Over the course of the project we gained a good understanding ofwhat types of simplifications could be useful for people with aphasia (a medical condition in which understanding or production of language is impaired, perhaps as a result of a major accident or a stroke), and experimented with a prototype system that could perform these types of simplifications. Unfortunately, we were not able to deploy the system within the constraints of the project, but we gained valuable experience in building the tools necessary to do this.
-- DEEP THOUGHT: Hybrid Deep and Shallow Methods for Knowledge-Intensive Information Extraction
This project was concerned with devising methods for combining robust shallow methods for language analysis with deep semantic processing. Shallow analysis can always find some sort of analysis for a piece of text, but the analysis might not contain enough detail for advanced types of language-based application.

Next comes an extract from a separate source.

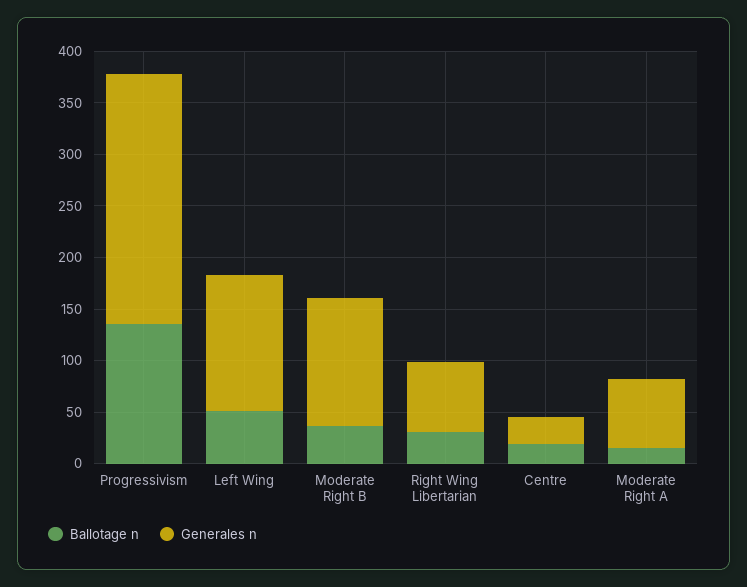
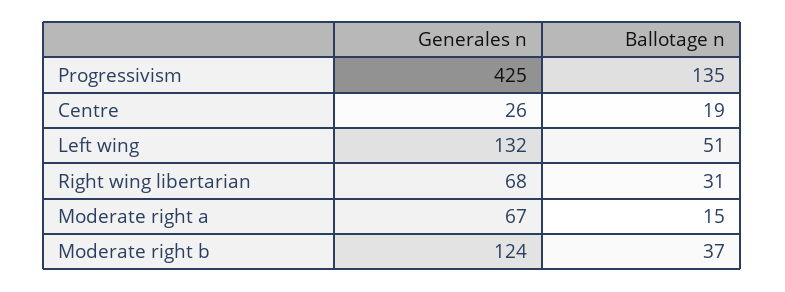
Generales n, Progressivism: 240 -> 425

The main idea behind the project was to preserve the advantages of shallow processing while adding more accuracy and depth in a controlled fashion at places where the application has a real demand for such increase in semantic analysis. The goal was the detection of relevant
types of information, not full text understanding. Shallow processing enriches a text with annotations (parts of speech, phrases, named entities, simple relations). Deep processing is only called at places where shallow analysis hypothesises relevant relations but cannot detect or select the correct relations. This approach has important advantages. Robustness is maintained. The necessary coverage can be provided by adding to the full-coverage shallow grammars a specialised deep grammar for the relevant domains and semantic relations. Efficiency is guaranteed by adding deep processing to the fast shallow analysis only at places where it is needed and where it has a reasonable chance of producing useful information.
Three knowledge-intensive language-based applications were implemented that were able to benefit from the increased depth in semantic analysis:
- Information extraction for business intelligence;
- Email response management for customer relationship management; and
- Creativity support for document production and collective brainstorming.